Border closures and lack of tourists are beginning to have an impact on the market with the Australian Bureau of Statistics reporting that apartment approvals have hit an 11 year low, down 7.4% in May. Approvals on private sector houses are down 9.9 per cent, the highest drop in the country.
Brisbane residents are embracing the ‘tree-change’ trend. Tyson Clarke from Sotheby’s International advised that “inquiry levels for luxe acreage properties have surged”, with property close to the city the most sought after. Regional hotspots such as the Sunshine Coast, Mackay and Gympie are all performing well with an average price increase of around 4% according to Canstar.
The Housing Industry Association WA has forecast a “bounce back in the building sector to pre-pandemic levels by next year”. According to the peak body, state and federal grants announced in June have seen a 132% rise in consumers visiting display homes. HIA WA Executive Director Cath Hart said “this forecast showed a solid recovery for residential building in WA. We now expect 15,950 dwelling starts in WA in 2020/21”.
Following a 1.1 per cent decline in property value over June, Eliza Owen, Head of Research at Core Logic, suggested that “the loss of jobs and income had created a bit of a shock to the market” in Perth. Only 19 properties were auctioned in Perth in the last week of June with a clearance rate of 47.06 per cent.
Canberra was the best performing capital city throughout June with an 84.4 per cent auction clearance rate in the last week of June. Property values were up by 0.1 per cent over the month.
The overall auction clearance rate for June was 72 per cent in the countries capital; a 10 per cent increase from May and up from the April low of 45 per cent. Year-on-year, the June 2020 result was substantially higher than the 47 per cent result in June 2019. However, while clearance rates seem to have rebounded, it’s worth noting that auction volumes remain weak.
Core Logic’s Home Value Index showed a drop of 0.2 per cent in Adelaide’s median dwelling price, the lowest fall across the country, and following small increases in March, April and May this year. Brett Roenfeldt, the President of the Real Estate Institute of South Australia, said the result proves “our market is still very steady. We’re not getting the real drag down of the market price-wise, we’re holding up very well. If we had a huge injection of stock though, you could well find some severe adjustments”.
Despite the pandemic’s impact on the market, some suburbs are still recording strong growth. According to realestate.com, in the 11 months to May 2020, Glenelg North and Henley Beach have recorded a year-on-year increase of 23 per cent. North Adelaide, Mount Barker and Findon were also performing well.

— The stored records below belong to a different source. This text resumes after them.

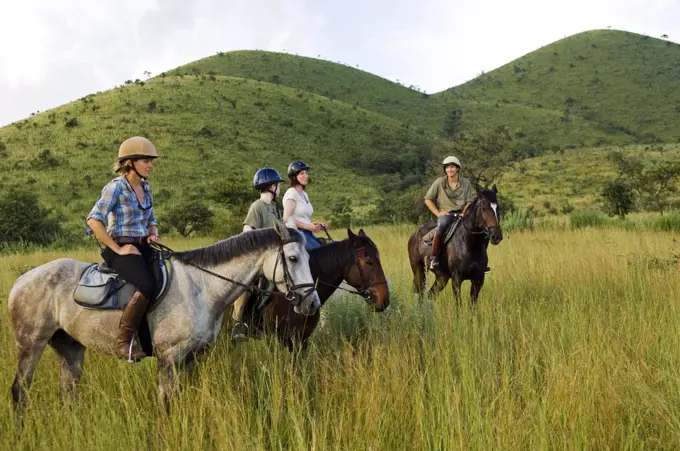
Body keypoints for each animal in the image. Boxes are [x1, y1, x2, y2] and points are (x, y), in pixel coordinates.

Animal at [7, 221, 322, 412]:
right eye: (293, 258)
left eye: (309, 257)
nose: (312, 303)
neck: (202, 287)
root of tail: (22, 281)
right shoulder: (168, 358)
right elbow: (166, 404)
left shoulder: (193, 357)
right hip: (30, 346)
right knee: (19, 392)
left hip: (70, 347)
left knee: (67, 392)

The Darwin property market continues to defy the odds and remains resilient. Core Logic reports property value increases in every month since March 2020. Realestate.com advises that “buyer activity was thriving with demand exceeding supply for the first time in more than six years”.
The Northern Territory Government’s housing stimulus packages are also having a positive impact on the market with homeowners now choosing to renovate rather than sell, and former renters now choosing to buy.